The only two ways of implementing the Prototype pattern in C++

• Writing code that correctly duplicates your object, that is, performs a deep copy. This can be done in a copy constructor/copy assignment operator or in a separate member function.
• Write code for the support of serialization/ deserialization and then use this mechanism to implement cloning as serialization immediately followed by deserialization. This carries the extra computational cost; its significance depends on how often you need to do the copying. The only advantage of this approach, compared with using, say, copy constructors, is that you get serialization for free.

CHAPTER 5: Singleton

Classic Implementation

struct Database {
protected:
    Database() {
        /* do what you need to do */
    }

public:
    static Database &get() {
        // thread-safe in C++11
        static Database database;
        return database;
    }

    Database(Database const &) = delete;

    Database(Database &&) = delete;

    Database &operator=(Database const &) = delete;

    Database &operator=(Database &&) = delete;
};

A particularly nasty trick

You can impletment get() as a heap allocation (so that only the pointer, not the entire object, is static).

static Database &get() {
    static Database *database = new Database();
    return *database;
}

CHAPTER 6: Adapter

Adapter allows you to adapt the interface you have to the interface you need.

The only issue with adapters

In the process of adaptation, you sometimes end up generating temporary data so as to satisfy some other representation of data. And when this happens, turn to caching:

• Ensure that new data is only generated when necessary.
• Clean up stale data when the cached objects have changed.

[RECORD LIST]:
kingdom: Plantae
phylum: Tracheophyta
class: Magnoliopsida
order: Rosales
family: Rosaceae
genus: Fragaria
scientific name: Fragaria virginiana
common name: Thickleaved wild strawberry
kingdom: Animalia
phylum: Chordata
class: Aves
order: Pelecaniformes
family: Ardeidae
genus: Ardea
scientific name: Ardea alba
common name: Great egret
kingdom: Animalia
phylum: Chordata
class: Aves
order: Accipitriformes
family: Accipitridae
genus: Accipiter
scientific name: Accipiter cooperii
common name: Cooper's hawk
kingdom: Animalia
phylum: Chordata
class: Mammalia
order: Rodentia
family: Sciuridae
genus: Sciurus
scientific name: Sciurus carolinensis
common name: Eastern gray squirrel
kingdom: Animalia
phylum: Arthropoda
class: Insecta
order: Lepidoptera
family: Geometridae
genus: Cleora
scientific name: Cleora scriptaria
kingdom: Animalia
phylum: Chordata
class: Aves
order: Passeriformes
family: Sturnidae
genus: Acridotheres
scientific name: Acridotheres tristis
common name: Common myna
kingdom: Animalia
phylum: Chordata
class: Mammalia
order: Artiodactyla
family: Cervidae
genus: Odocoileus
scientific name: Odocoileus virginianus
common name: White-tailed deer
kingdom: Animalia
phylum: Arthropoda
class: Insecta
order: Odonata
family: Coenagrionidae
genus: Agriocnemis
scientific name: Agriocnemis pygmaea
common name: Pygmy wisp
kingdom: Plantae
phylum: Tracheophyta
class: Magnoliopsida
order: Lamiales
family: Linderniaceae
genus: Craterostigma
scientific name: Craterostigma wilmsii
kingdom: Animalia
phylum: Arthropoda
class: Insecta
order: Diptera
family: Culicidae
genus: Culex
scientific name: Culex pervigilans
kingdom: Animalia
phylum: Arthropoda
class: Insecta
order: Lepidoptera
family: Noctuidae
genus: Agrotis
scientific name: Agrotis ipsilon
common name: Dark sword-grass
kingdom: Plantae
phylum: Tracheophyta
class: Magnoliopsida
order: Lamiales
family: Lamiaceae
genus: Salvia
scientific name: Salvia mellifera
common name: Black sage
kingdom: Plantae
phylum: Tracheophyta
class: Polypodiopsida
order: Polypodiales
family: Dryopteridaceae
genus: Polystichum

[EXERCISE TASKS]:
A. Output the stretch of the C++ design patterns text from "Database &operator=(Database &&)" through "object, is static).", word for word.
B. Pick up the C++ design patterns text after its last line and carry it on.
The entries were taken from a different source.

[ANSWERS PROVIDED]:
A.
Database &operator=(Database &&) = delete;
};

A particularly nasty trick

You can impletment get() as a heap allocation (so that only the pointer, not the entire object, is static).

B.
CHAPTER 7: Bridge

The Pimpl Idiom

struct Person {
    std::string name;

    void greet(Person *p) {
        impl->greet(this);
    }

    Person() : impl(new PersonImpl) {}

    ~Person() { delete impl; }

    struct PersonImpl {
        void greet(Person *p) {
            printf("hello %s", p->name.c_str());
        }
    };

    PersonImpl *impl; // good place for gsl::owner<T>
};

Three advantages:

• A larger proportion of the class implementation is actually hidden. If your Person class required a rich API full of private/protected members, you’d be exposing all those details to your clients, even if they could never access those members due to private/protected access modifiers. With Pimpl, they can only be given the public interface.
• Modifying the data members of the hidden Impl class does not affect binary compatibility.
• The header file only needs to include the header files needed for the declaration, not the implementation. For example, if Person requires a private member of type vector<string>, you would be forced to #include both <vector> and <string> in the Person.h header (and this is transitive, so anyone using Person.h would be including them too). With the Pimpl idiom, this can be done in the .cpp file instead.

A side effect: reduce compilation speed.

Bridge

struct Renderer {
    virtual void render_circle(float x, float y, float radius) = 0;
};

struct VectorRenderer : Renderer {
    void render_circle(float x, float y, float radius) override {
        cout << "Rasterizing circle of radius " << radius << endl;
    }
};

struct RasterRenderer : Renderer {
    void render_circle(float x, float y, float radius) override {
        cout << "Drawing a vector circle of radius " << radius << endl;
    }
};

struct Shape {
protected:
    Renderer &renderer;

    Shape(Renderer &renderer) : renderer{renderer} {}

public:
    virtual void draw() = 0;

    virtual void resize(float factor) = 0;
};

struct Circle : Shape {
    float x, y, radius;

    void draw() override {
        renderer.render_circle(x, y, radius);
    }

    void resize(float factor) override {
        radius *= factor;
    }

    Circle(Renderer &renderer, float x, float y, float radius) : Shape{renderer}, x{x}, y{y}, radius{radius} {}
};

Bridge here is a Renderer, for example:

RasterRenderer rr;
Circle raster_circle{rr, 5, 5, 5};
raster_circle.draw();
raster_circle.resize(2);
raster_circle.draw();

Note: The Bridge serving as a connector or glue, connecting two pieces together. The use of abstraction (interfaces) allows components to interact with one another without really being aware of the concrete implementations. That said, the participants of the Bridge pattern do need to be aware of each other’s existence.

CHAPTER 8: Composite

The Composite design pattern allows us to provide identical interfaces for individual objects and collections of objects.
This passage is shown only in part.